At lunch today with Robin Hanson, guest blogger Bryan Caplan, and blogging competitor Tyler Cowen, someone brought up the subject of computers and productivity. I am scanning Brad DeLong’s reading list for a course in American Economic History, and naturally he points to something on the topic, by Dale W. Jorgenson, Mun S. Ho, and Kevin J. Stiroh.

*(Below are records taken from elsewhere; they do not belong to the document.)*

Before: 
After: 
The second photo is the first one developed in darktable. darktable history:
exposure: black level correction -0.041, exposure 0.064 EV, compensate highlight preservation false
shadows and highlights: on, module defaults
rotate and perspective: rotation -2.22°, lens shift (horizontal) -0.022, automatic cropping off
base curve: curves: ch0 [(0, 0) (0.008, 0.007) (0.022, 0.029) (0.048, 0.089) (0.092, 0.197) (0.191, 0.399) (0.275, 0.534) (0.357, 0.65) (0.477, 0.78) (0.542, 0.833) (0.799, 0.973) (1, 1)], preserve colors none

Of the 1.57 percentage point increase in ALP [Aggregate Labor Productivity] growth after 1995, 0.86 percentage point was due to capital deepening and 0.80 percentage point due to faster TFP [Total Factor Productivity] growth, with a small decline in labor quality growth of –0.09 percentage point. IT [Information Technology] production accounted for more than 35 percent of the increase in aggregate TFP, far exceeding the 5 percent share of IT goods in aggregate output. This sizable contribution reflects the exceedingly high rates of technological progress in IT production and is manifest in the 9.2 percent per year decline in the price of IT output in 1995-2003. Similarly, 60 percent of the increased capital deepening in 1995-2003 was attributable to IT, although information processing equipment and software accounted for only about one-quarter of private fixed investments in this period. This large contribution reflects both the rapid accumulation of IT capital as prices fell and IT capital’s high marginal product.

For Discussion. How much of what computers routinely do for us now could not have been done by computers prevalent in the 1980’s?